Down with Reviews

Review articles simply don’t deserve all the citations they receive.

Cited discoveries & hypotheses should always refer to the original literature.

There has been a proliferation of review articles and review journals over the last decade, and it is easy to see why. Biologists find them useful to keep up with increasingly complex science, and publishers find them an easy way to increase the impact factor of journals. Unfortunately, the reasons why review articles are highly cited are mostly unrelated to their educational value. Instead, it seems mostly due to their increasing use as a surrogate for the primary literature.

Many years ago, the privilege of writing review articles was usually reserved for the most senior of scientists, who would describe the most significant findings in their fields from the previous decade. These would appear in specialized publications, such as the Annual Review of Biochemistry. The...

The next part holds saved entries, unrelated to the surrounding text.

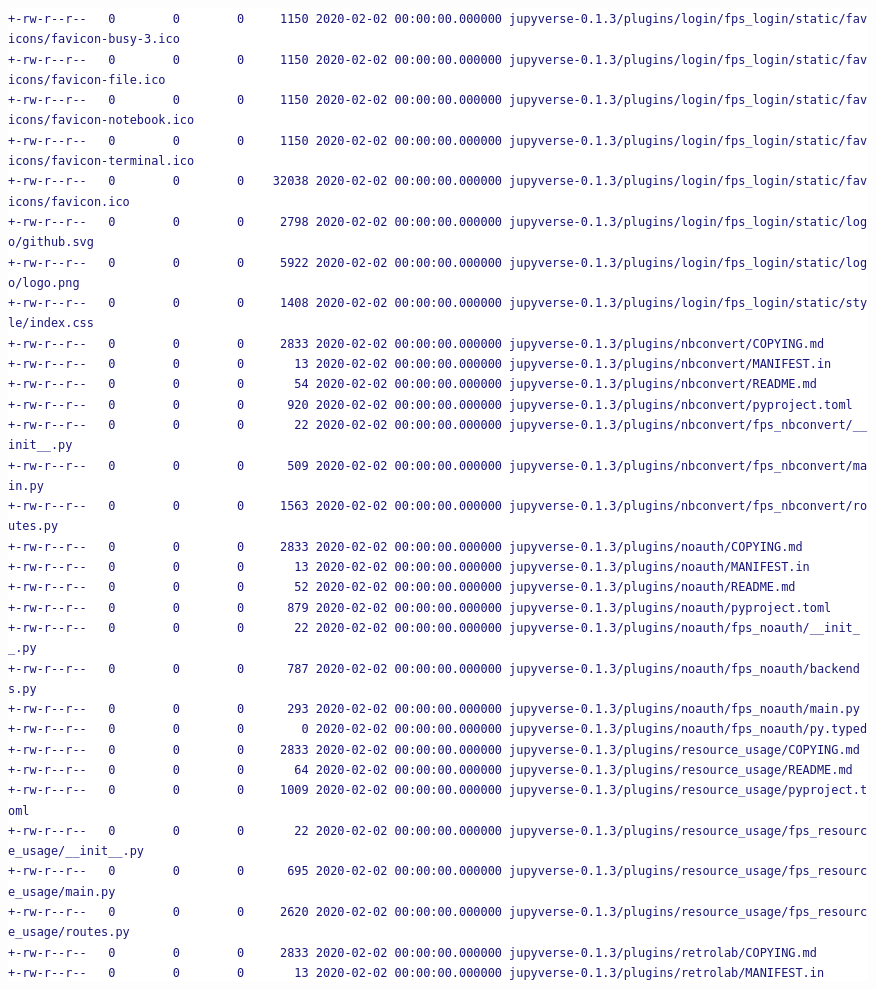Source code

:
 ```diff
+-rw-r--r--   0        0        0     1150 2020-02-02 00:00:00.000000 jupyverse-0.1.3/plugins/login/fps_login/static/favicons/favicon-busy-3.ico
+-rw-r--r--   0        0        0     1150 2020-02-02 00:00:00.000000 jupyverse-0.1.3/plugins/login/fps_login/static/favicons/favicon-file.ico
+-rw-r--r--   0        0        0     1150 2020-02-02 00:00:00.000000 jupyverse-0.1.3/plugins/login/fps_login/static/favicons/favicon-notebook.ico
+-rw-r--r--   0        0        0     1150 2020-02-02 00:00:00.000000 jupyverse-0.1.3/plugins/login/fps_login/static/favicons/favicon-terminal.ico
+-rw-r--r--   0        0        0    32038 2020-02-02 00:00:00.000000 jupyverse-0.1.3/plugins/login/fps_login/static/favicons/favicon.ico
+-rw-r--r--   0        0        0     2798 2020-02-02 00:00:00.000000 jupyverse-0.1.3/plugins/login/fps_login/static/logo/github.svg
+-rw-r--r--   0        0        0     5922 2020-02-02 00:00:00.000000 jupyverse-0.1.3/plugins/login/fps_login/static/logo/logo.png
+-rw-r--r--   0        0        0     1408 2020-02-02 00:00:00.000000 jupyverse-0.1.3/plugins/login/fps_login/static/style/index.css
+-rw-r--r--   0        0        0     2833 2020-02-02 00:00:00.000000 jupyverse-0.1.3/plugins/nbconvert/COPYING.md
+-rw-r--r--   0        0        0       13 2020-02-02 00:00:00.000000 jupyverse-0.1.3/plugins/nbconvert/MANIFEST.in
+-rw-r--r--   0        0        0       54 2020-02-02 00:00:00.000000 jupyverse-0.1.3/plugins/nbconvert/README.md
+-rw-r--r--   0        0        0      920 2020-02-02 00:00:00.000000 jupyverse-0.1.3/plugins/nbconvert/pyproject.toml
+-rw-r--r--   0        0        0       22 2020-02-02 00:00:00.000000 jupyverse-0.1.3/plugins/nbconvert/fps_nbconvert/__init__.py
+-rw-r--r--   0        0        0      509 2020-02-02 00:00:00.000000 jupyverse-0.1.3/plugins/nbconvert/fps_nbconvert/main.py
+-rw-r--r--   0        0        0     1563 2020-02-02 00:00:00.000000 jupyverse-0.1.3/plugins/nbconvert/fps_nbconvert/routes.py
+-rw-r--r--   0        0        0     2833 2020-02-02 00:00:00.000000 jupyverse-0.1.3/plugins/noauth/COPYING.md
+-rw-r--r--   0        0        0       13 2020-02-02 00:00:00.000000 jupyverse-0.1.3/plugins/noauth/MANIFEST.in
+-rw-r--r--   0        0        0       52 2020-02-02 00:00:00.000000 jupyverse-0.1.3/plugins/noauth/README.md
+-rw-r--r--   0        0        0      879 2020-02-02 00:00:00.000000 jupyverse-0.1.3/plugins/noauth/pyproject.toml
+-rw-r--r--   0        0        0       22 2020-02-02 00:00:00.000000 jupyverse-0.1.3/plugins/noauth/fps_noauth/__init__.py
+-rw-r--r--   0        0        0      787 2020-02-02 00:00:00.000000 jupyverse-0.1.3/plugins/noauth/fps_noauth/backends.py
+-rw-r--r--   0        0        0      293 2020-02-02 00:00:00.000000 jupyverse-0.1.3/plugins/noauth/fps_noauth/main.py
+-rw-r--r--   0        0        0        0 2020-02-02 00:00:00.000000 jupyverse-0.1.3/plugins/noauth/fps_noauth/py.typed
+-rw-r--r--   0        0        0     2833 2020-02-02 00:00:00.000000 jupyverse-0.1.3/plugins/resource_usage/COPYING.md
+-rw-r--r--   0        0        0       64 2020-02-02 00:00:00.000000 jupyverse-0.1.3/plugins/resource_usage/README.md
+-rw-r--r--   0        0        0     1009 2020-02-02 00:00:00.000000 jupyverse-0.1.3/plugins/resource_usage/pyproject.toml
+-rw-r--r--   0        0        0       22 2020-02-02 00:00:00.000000 jupyverse-0.1.3/plugins/resource_usage/fps_resource_usage/__init__.py
+-rw-r--r--   0        0        0      695 2020-02-02 00:00:00.000000 jupyverse-0.1.3/plugins/resource_usage/fps_resource_usage/main.py
+-rw-r--r--   0        0        0     2620 2020-02-02 00:00:00.000000 jupyverse-0.1.3/plugins/resource_usage/fps_resource_usage/routes.py
+-rw-r--r--   0        0        0     2833 2020-02-02 00:00:00.000000 jupyverse-0.1.3/plugins/retrolab/COPYING.md
+-rw-r--r--   0        0        0       13 2020-02-02 00:00:00.000000 jupyverse-0.1.3/plugins/retrolab/MANIFEST.in
```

As I advanced in my career, biology not only became more specialized, but it started to progress faster. This forced me to work harder to keep up with my own area of research, but caused severe problems when I started to teach. For example, when I taught advanced courses in cancer and cell biology, I could easily cover research in my own area of specialization. However, it was almost impossible to evaluate and explain the primary literature in tangential areas of biology. I simply did not have the necessary expertise.

Classic review articles were rarely more useful than textbooks and were usually too dated for an advanced course. Fortunately, the problem of understanding unfamiliar areas of research was solved by the introduction of review journals, such as Current Opinion in Cell Biology, which would review an entire field of research at yearly intervals. These journals were a godsend for teaching because they not only gave a high-level description of the most important advances in a broad range of fields, they also provided detailed evaluations of the primary literature.

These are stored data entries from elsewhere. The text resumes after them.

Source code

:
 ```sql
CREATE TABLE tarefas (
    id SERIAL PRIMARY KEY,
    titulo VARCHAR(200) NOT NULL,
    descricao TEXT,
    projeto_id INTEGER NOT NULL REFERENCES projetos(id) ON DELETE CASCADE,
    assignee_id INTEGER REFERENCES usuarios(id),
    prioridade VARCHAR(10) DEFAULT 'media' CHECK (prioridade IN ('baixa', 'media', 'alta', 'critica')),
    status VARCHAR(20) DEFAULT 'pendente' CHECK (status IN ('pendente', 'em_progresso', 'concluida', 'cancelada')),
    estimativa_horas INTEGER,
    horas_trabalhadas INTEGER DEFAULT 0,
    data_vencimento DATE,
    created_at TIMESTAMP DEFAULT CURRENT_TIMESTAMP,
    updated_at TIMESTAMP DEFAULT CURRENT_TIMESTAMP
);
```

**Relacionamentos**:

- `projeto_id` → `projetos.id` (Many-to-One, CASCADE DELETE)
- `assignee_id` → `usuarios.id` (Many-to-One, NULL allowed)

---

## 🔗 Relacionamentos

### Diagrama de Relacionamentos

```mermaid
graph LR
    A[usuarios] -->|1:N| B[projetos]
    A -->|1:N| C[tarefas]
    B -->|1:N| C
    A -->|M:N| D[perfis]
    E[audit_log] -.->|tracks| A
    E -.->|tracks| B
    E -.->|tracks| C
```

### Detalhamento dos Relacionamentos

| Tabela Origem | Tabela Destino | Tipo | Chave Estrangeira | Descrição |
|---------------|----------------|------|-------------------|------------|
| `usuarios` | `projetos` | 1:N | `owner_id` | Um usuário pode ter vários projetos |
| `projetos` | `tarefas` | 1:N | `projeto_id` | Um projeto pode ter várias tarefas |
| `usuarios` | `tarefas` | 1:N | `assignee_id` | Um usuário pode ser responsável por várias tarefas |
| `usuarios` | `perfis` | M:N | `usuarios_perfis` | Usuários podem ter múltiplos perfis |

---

Although I used this new type of review article for my classes, I rarely paid much attention to those that addressed research in my own area. I already was familiar with the papers they discussed and usually found myself disagreeing with the author’s interpretation or choice of “important” papers. Rather than subject myself to the irritation, I normally chose to skip reading them. I am sure that my scientific colleagues had similar feelings toward my own reviews.

If review articles are mostly used for teaching and learning about unfamiliar areas of research, then why are they so highly cited? Their use in teaching certainly does not influence citation rates, yet it is their citation rates that are responsible for their proliferation in almost all primary research journals.

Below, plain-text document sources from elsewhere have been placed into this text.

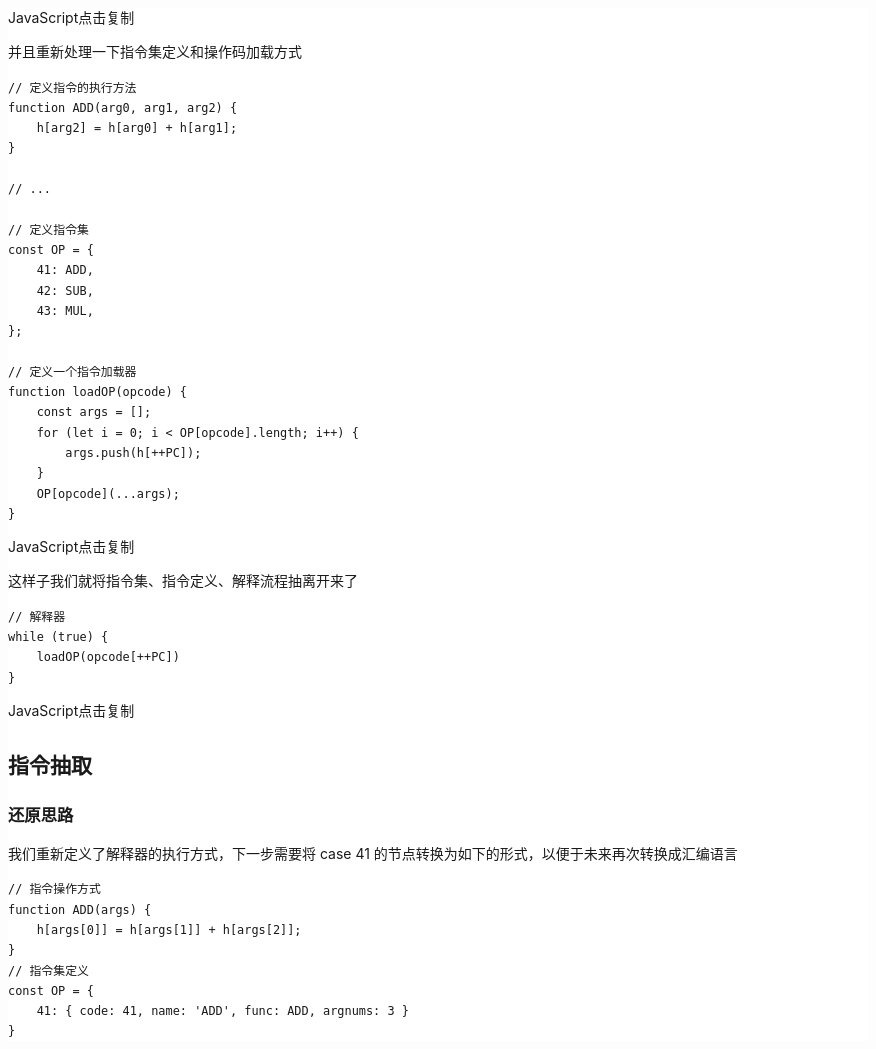JavaScript点击复制

并且重新处理一下指令集定义和操作码加载方式

```
// 定义指令的执行方法
function ADD(arg0, arg1, arg2) {
    h[arg2] = h[arg0] + h[arg1];
}

// ...

// 定义指令集
const OP = {
    41: ADD,
    42: SUB,
    43: MUL,
};

// 定义一个指令加载器
function loadOP(opcode) {
    const args = [];
    for (let i = 0; i < OP[opcode].length; i++) {
        args.push(h[++PC]);
    }
    OP[opcode](...args);
}
```

JavaScript点击复制

这样子我们就将指令集、指令定义、解释流程抽离开来了

```
// 解释器
while (true) {
    loadOP(opcode[++PC])
}
```

JavaScript点击复制

指令抽取
----

### 还原思路

我们重新定义了解释器的执行方式，下一步需要将 case 41 的节点转换为如下的形式，以便于未来再次转换成汇编语言

```
// 指令操作方式
function ADD(args) {
    h[args[0]] = h[args[1]] + h[args[2]];
}
// 指令集定义
const OP = {
    41: { code: 41, name: 'ADD', func: ADD, argnums: 3 }
}
```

Personally, I feel that their high citation rate is due to their being used as a surrogate for the primary literature. Instead of referring to the original article that made a discovery, many authors instead cite a review that mentions the paper. Even better (or worse), a single review article can be used as a substitute for a half dozen original papers. Thus, the high citation number of a review article is mostly a reflection of the aggregate number of papers it points to.

It is a very unfortunate situation when review articles are used as citation surrogates. It robs scientists of the citations that they often need to advance their careers and obscures the credit for scientific discoveries. Many trendy journals (who also promote review journals) encourage this type of citation abuse by placing severe limits on article size and refuse to exempt references from the word count. The easiest way to shrink your article is to cite a couple of reviews rather than a dozen papers.

I believe that the only valid instances to cite a review article in an original paper are cases in which they introduce original concepts or when they provide historical context. Cited discoveries and hypotheses should always refer to the original literature, even if this means spending days tracking down the source. Review articles should go back to being used as an educational resource instead of a way to avoid the hard work of scholarly discussion of the literature.

Steven Wiley is Lead Biologist for the Environmental Molecular Sciences Laboratory at Pacific Northwest National Laboratory.